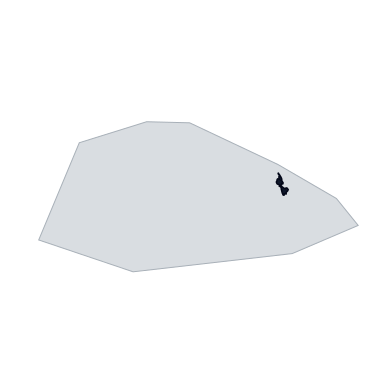 Morne Dudon, Castries, Saint Lucia (highlighted), rotated 81°
{"feature_id": "8701671B250084574474", "entity_name": "Morne Dudon", "entity_type": "district", "adm_level": 2, "iso_a3": "LCA", "parent_name": "Saint Lucia", "parent_adm1": "Castries", "projection": "mercator", "projection_center": [-60.965, 14.012], "detail": "fine", "context": "in_parent", "style": "filled", "palette": "ink", "viewbox_px": 384, "rotation_deg": 81, "n_neighbors": 0, "source": "geoboundaries", "source_scale": "gbopen_adm2", "svg_char_len": 2088}
<svg xmlns="http://www.w3.org/2000/svg" viewBox="0 0 384 384"><g transform="rotate(81 192 192)"><path d="M261.6,262.7L215.4,350.9L125.7,295.6L115.5,225.8L123.3,183.5L178.3,102.8L221.0,50.4L251.0,33.1L268.5,102.7L261.6,262.7Z" fill="#d9dde1" stroke="#a8b0b8" stroke-width="1"/><path d="M199.8,104.8L200.4,104.2L200.5,104.1L200.8,103.8L201.1,103.6L201.3,103.4L203.1,103.3L203.3,103.3L203.5,103.4L203.8,103.4L204.0,103.3L204.3,103.2L204.5,103.2L204.8,103.2L205.0,103.1L205.3,103.1L205.5,103.2L206.0,103.2L206.3,103.1L206.6,103.0L206.9,103.0L207.2,103.0L207.4,103.0L207.7,102.8L208.0,102.6L208.5,102.7L208.8,102.6L209.0,102.5L209.1,102.4L209.3,102.4L209.4,102.2L209.5,102.0L209.5,101.9L209.5,101.7L209.4,101.7L209.2,101.4L208.9,101.4L208.7,101.2L208.4,101.1L208.2,101.0L208.2,100.9L208.1,100.7L208.2,100.4L208.3,100.3L208.3,100.2L208.5,100.1L208.5,99.9L208.5,99.7L208.7,99.4L208.5,99.2L208.4,99.2L208.2,99.2L208.2,99.3L207.9,99.4L207.7,99.4L207.5,99.2L206.4,98.2L206.2,98.2L206.1,97.9L206.1,97.6L205.9,97.5L205.7,97.2L204.7,96.6L204.3,96.9L203.7,97.0L203.4,97.3L202.8,97.7L202.8,98.4L202.8,98.7L202.8,98.9L203.0,99.2L203.4,99.5L201.9,101.3L201.2,101.8L200.7,102.5L200.6,102.9L200.1,103.9L199.8,103.9L199.5,103.8L199.2,103.7L199.1,102.5L198.1,102.4L197.7,102.1L198.2,101.7L198.1,100.9L197.1,100.6L194.9,101.5L194.5,102.1L194.2,101.8L194.0,101.6L193.9,101.4L193.4,101.4L192.5,101.4L191.5,101.8L191.3,101.8L191.0,101.9L190.5,102.1L190.1,102.3L188.3,103.0L188.1,103.2L187.9,103.4L187.8,103.5L187.7,103.5L187.4,103.6L187.1,103.6L186.9,103.7L186.9,103.9L187.0,104.0L187.2,103.9L187.4,103.9L187.8,103.9L188.3,103.8L188.4,103.7L188.6,103.5L188.9,103.3L189.2,103.2L189.6,103.1L190.0,103.3L190.2,103.5L190.3,103.6L190.5,103.8L190.9,103.9L191.5,103.8L191.9,103.8L192.4,103.9L192.8,103.8L193.1,103.8L192.8,104.5L192.5,104.9L192.4,105.2L192.5,105.5L192.9,105.9L193.3,106.0L193.5,106.2L194.4,106.4L195.2,107.1L195.5,107.1L195.8,107.1L196.2,107.0L196.6,106.9L197.2,106.7L197.5,106.4L198.0,105.6L198.1,105.3L198.9,104.1L199.6,104.4L199.8,104.8Z" fill="#0f172a" stroke="#020617" stroke-width="1.5"/></g></svg>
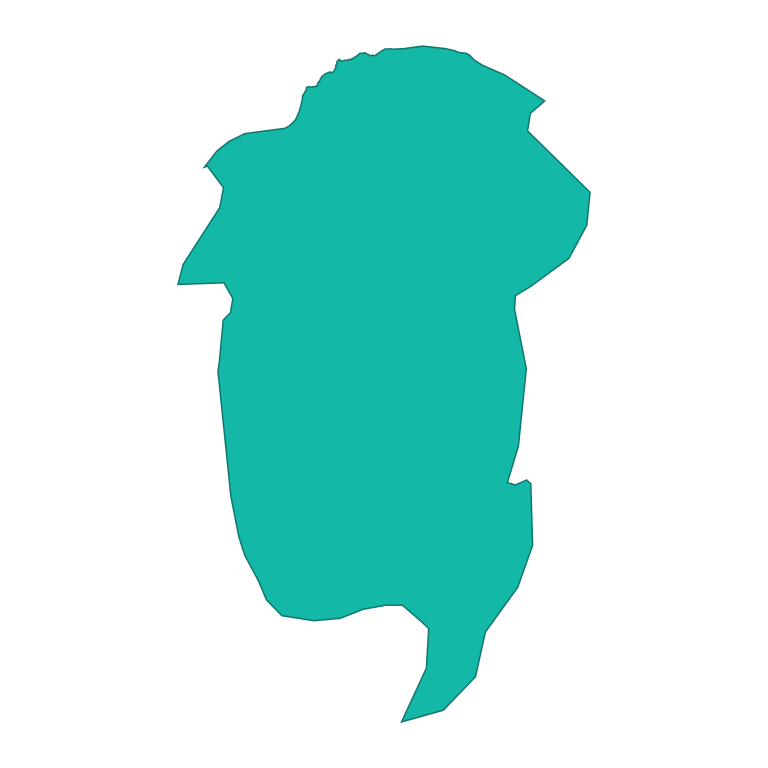 Krachi West, Volta, Ghana
{"feature_id": "2480657B78422611914106", "entity_name": "Krachi West", "entity_type": "district", "adm_level": 2, "iso_a3": "GHA", "parent_name": "Ghana", "parent_adm1": "Volta", "projection": "robinson", "projection_center": [-0.041, 7.895], "detail": "fine", "context": "isolated", "style": "filled", "palette": "teal", "viewbox_px": 768, "rotation_deg": 0, "n_neighbors": 0, "source": "geoboundaries", "source_scale": "gbopen_adm2", "svg_char_len": 2257}
<svg xmlns="http://www.w3.org/2000/svg" viewBox="0 0 768 768"><path d="M544.7,101.0L536.1,95.3L504.7,75.0L482.2,65.1L473.7,59.6L470.0,55.5L466.5,53.4L458.3,52.3L454.8,50.7L445.3,48.6L422.5,46.1L402.6,48.8L398.8,48.8L397.6,48.9L396.9,49.3L396.4,49.1L394.1,49.1L392.2,49.2L390.9,48.8L386.8,49.0L385.0,49.0L383.6,49.7L382.6,50.6L381.2,51.2L379.8,52.2L379.3,52.8L377.7,53.8L377.1,54.1L376.3,54.7L374.9,55.7L374.1,55.9L373.6,55.4L372.4,55.1L371.5,55.8L370.5,55.6L366.6,53.8L365.2,52.8L364.6,52.7L364.3,53.1L363.7,53.5L363.0,53.2L361.8,53.4L361.1,53.3L360.3,53.3L359.4,53.5L358.8,54.5L357.7,55.2L356.0,56.5L354.7,57.1L353.2,58.4L351.9,58.6L351.6,59.2L351.4,59.7L351.0,59.9L350.2,59.6L349.7,59.3L348.9,59.5L348.5,60.2L348.2,60.3L347.2,60.1L346.2,60.1L345.5,60.2L344.4,60.3L343.3,60.9L342.4,61.1L342.1,60.9L340.9,61.0L340.3,60.6L340.0,60.2L339.6,59.4L339.2,59.3L338.9,60.1L338.3,60.4L337.3,61.1L336.9,61.8L336.9,62.2L337.2,63.1L336.8,63.8L336.4,64.1L336.3,64.7L335.8,65.5L335.9,66.2L336.0,67.0L334.4,70.3L332.9,72.2L332.0,72.8L331.2,72.3L330.2,72.0L329.6,72.0L327.0,73.3L326.3,73.3L324.5,74.4L323.3,75.5L321.8,76.6L321.2,77.8L320.5,78.6L319.8,81.0L318.8,81.5L318.3,82.5L317.6,83.7L317.4,84.7L317.2,86.2L316.6,86.6L316.1,86.2L315.1,86.4L314.7,86.5L313.4,87.0L312.3,86.8L311.1,87.1L309.5,86.7L308.7,86.6L307.9,87.0L307.3,87.0L306.5,87.5L305.9,91.0L305.0,91.6L304.5,93.3L303.4,94.3L302.6,95.7L302.3,99.6L301.7,102.2L299.6,110.3L299.3,111.3L295.9,119.0L295.6,119.7L293.0,122.4L289.6,125.7L284.9,128.3L244.9,133.6L229.2,141.3L217.0,150.9L204.4,167.2L207.4,166.1L216.1,177.8L223.5,187.6L219.8,207.5L183.1,264.5L178.0,284.4L224.0,282.8L232.8,298.6L230.5,312.6L223.2,320.1L219.5,360.6L218.0,371.4L230.9,496.4L238.9,537.0L244.7,555.2L258.5,580.9L266.5,599.9L281.9,615.7L314.0,620.7L340.3,618.3L363.0,609.3L385.6,605.2L402.4,605.2L420.7,621.0L428.7,628.5L426.4,668.2L401.5,721.9L443.3,710.2L451.1,702.1L475.5,676.7L482.2,646.4L485.4,632.0L517.7,587.3L532.6,545.4L530.8,483.7L526.6,480.0L515.0,485.1L511.3,483.6L507.3,482.9L518.4,446.1L519.0,440.1L522.4,406.7L525.5,376.8L526.3,368.7L514.5,309.1L515.4,295.6L530.5,286.5L568.9,258.4L586.8,225.2L587.7,216.0L590.0,192.4L558.6,161.4L527.5,130.9L530.4,113.3L544.7,101.0Z" fill="#14b8a6" stroke="#0f766e" stroke-width="1.5"/></svg>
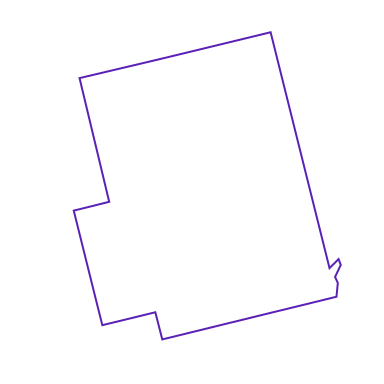 St. Clair, Missouri, United States of America, rotated 74°
{"feature_id": "52423323B7145650265545", "entity_name": "St. Clair", "entity_type": "district", "adm_level": 2, "iso_a3": "USA", "parent_name": "United States of America", "parent_adm1": "Missouri", "projection": "orthographic", "projection_center": [-93.674, 38.024], "detail": "fine", "context": "isolated", "style": "outline", "palette": "violet", "viewbox_px": 384, "rotation_deg": 74, "n_neighbors": 0, "source": "geoboundaries", "source_scale": "gbopen_adm2", "svg_char_len": 359}
<svg xmlns="http://www.w3.org/2000/svg" viewBox="0 0 384 384"><g transform="rotate(74 192 192)"><path d="M268.0,314.0L295.3,314.9L297.5,260.4L325.5,261.2L329.4,161.0L332.5,82.0L319.6,76.9L313.1,77.9L303.1,69.1L296.9,69.6L303.1,80.8L60.1,72.4L55.5,183.6L51.5,268.7L178.6,274.3L177.3,310.8L268.0,314.0Z" fill="none" stroke="#5b21b6" stroke-width="2"/></g></svg>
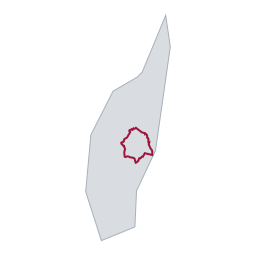 location of Melekeok, Melekeok, Palau
{"feature_id": "81905179B96125611766208", "entity_name": "Melekeok", "entity_type": "district", "adm_level": 2, "iso_a3": "PLW", "parent_name": "Palau", "parent_adm1": "Melekeok", "projection": "natural_earth1", "projection_center": [134.606, 7.509], "detail": "fine", "context": "in_parent", "style": "outline", "palette": "rose", "viewbox_px": 256, "rotation_deg": 0, "n_neighbors": 0, "source": "geoboundaries", "source_scale": "gbopen_adm2", "svg_char_len": 2258}
<svg xmlns="http://www.w3.org/2000/svg" viewBox="0 0 256 256"><path d="M134.9,226.9L101.4,240.6L85.7,191.6L90.9,134.8L113.1,91.1L137.3,77.1L142.2,72.1L165.7,15.4L170.3,46.7L155.5,150.5L136.5,190.9L134.9,226.9Z" fill="#d9dde1" stroke="#a8b0b8" stroke-width="1"/><path d="M149.2,142.5L148.9,142.7L148.8,142.8L148.8,142.7L148.7,142.7L148.5,142.4L148.4,142.2L148.3,141.9L148.3,141.7L148.3,141.4L148.4,141.2L148.4,140.9L148.4,140.7L148.3,140.4L148.3,140.2L148.4,139.9L148.4,139.7L148.4,139.4L148.4,139.2L148.4,138.9L148.2,138.7L148.0,138.4L147.8,138.3L147.8,138.2L147.7,138.2L147.4,137.9L147.3,137.7L147.2,137.6L147.1,137.3L147.1,137.2L147.2,136.9L147.2,136.7L147.2,136.4L147.2,135.9L147.0,135.7L147.0,135.4L146.9,135.4L146.8,135.1L146.7,135.0L146.5,134.8L146.4,134.6L146.1,134.3L146.1,134.2L145.9,134.1L145.7,133.9L145.6,133.7L145.4,133.5L145.3,133.4L145.2,133.4L145.1,133.5L145.1,133.4L145.1,133.2L141.9,132.4L136.0,127.9L135.9,127.8L135.7,128.0L135.5,128.3L135.0,128.6L134.3,128.7L133.9,128.5L133.5,128.3L133.3,128.6L133.0,129.0L132.8,129.7L132.6,129.9L132.4,129.8L132.2,129.7L132.1,129.3L131.7,129.2L131.6,129.4L131.6,129.6L131.4,129.6L131.1,129.5L130.0,130.0L129.5,130.3L129.3,130.6L129.2,130.9L129.5,131.3L130.2,132.0L130.1,132.3L129.9,132.7L128.7,134.6L127.1,137.4L126.2,138.1L125.0,138.6L124.4,139.1L124.3,139.6L124.0,139.9L123.8,140.4L123.8,140.9L123.8,141.5L123.4,141.9L122.4,142.3L121.8,142.3L121.5,142.5L121.2,142.9L121.5,143.9L122.1,144.4L123.2,145.6L123.3,145.8L123.8,145.7L124.1,145.8L124.2,146.2L124.0,146.5L124.4,147.3L124.9,148.5L124.9,149.1L125.0,149.4L124.8,149.9L124.6,150.7L124.3,152.1L124.3,152.9L124.4,154.2L124.7,156.2L124.7,156.7L125.2,156.8L125.7,157.0L126.3,156.8L127.0,156.5L127.8,156.3L128.4,156.5L129.9,157.1L130.5,157.4L131.0,157.4L132.6,157.7L133.5,157.9L134.1,158.3L134.5,158.5L134.6,158.8L134.9,160.1L135.7,162.7L136.2,162.5L136.4,162.5L136.6,162.3L136.9,162.2L137.4,161.7L137.7,161.2L138.3,160.9L138.5,160.7L138.5,160.1L139.0,158.7L139.2,158.3L139.5,158.2L140.2,158.3L140.5,158.3L140.9,157.8L141.1,157.5L141.6,157.2L141.7,156.9L141.9,156.7L142.3,156.5L142.6,156.6L142.9,156.6L143.0,156.6L144.8,153.2L152.2,155.0L152.3,151.8L151.8,150.0L150.5,148.4L148.9,144.7L149.2,142.5Z" fill="none" stroke="#9f1239" stroke-width="2"/></svg>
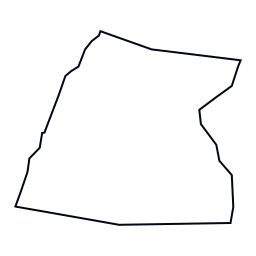 Roblot, Choiseul, Saint Lucia (Mercator projection)
{"feature_id": "8701671B17506768267168", "entity_name": "Roblot", "entity_type": "district", "adm_level": 2, "iso_a3": "LCA", "parent_name": "Saint Lucia", "parent_adm1": "Choiseul", "projection": "mercator", "projection_center": [-61.023, 13.804], "detail": "fine", "context": "isolated", "style": "outline", "palette": "ink", "viewbox_px": 256, "rotation_deg": 0, "n_neighbors": 0, "source": "geoboundaries", "source_scale": "gbopen_adm2", "svg_char_len": 519}
<svg xmlns="http://www.w3.org/2000/svg" viewBox="0 0 256 256"><path d="M240.6,60.3L151.6,49.4L100.4,31.2L98.9,35.6L95.2,38.4L91.8,41.0L87.5,46.4L85.1,49.4L80.1,62.3L78.4,66.7L77.6,67.1L71.2,71.1L68.6,73.3L65.4,76.0L58.7,95.2L44.4,132.7L43.0,132.8L42.2,132.9L39.7,147.8L29.4,158.4L27.5,171.9L21.0,191.1L15.4,206.5L16.1,206.7L119.1,224.8L230.5,223.0L233.3,206.9L231.8,175.1L219.4,160.8L216.3,144.8L200.9,124.1L199.3,109.8L216.3,97.1L231.8,85.9L238.0,66.8L240.6,60.3Z" fill="none" stroke="#020617" stroke-width="2"/></svg>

▶ **EXERCISE**: Count the lines in the rows above that contain the string "filled", and reply with the number alone.

▶ **ANSWER FOR THE TASK**: 2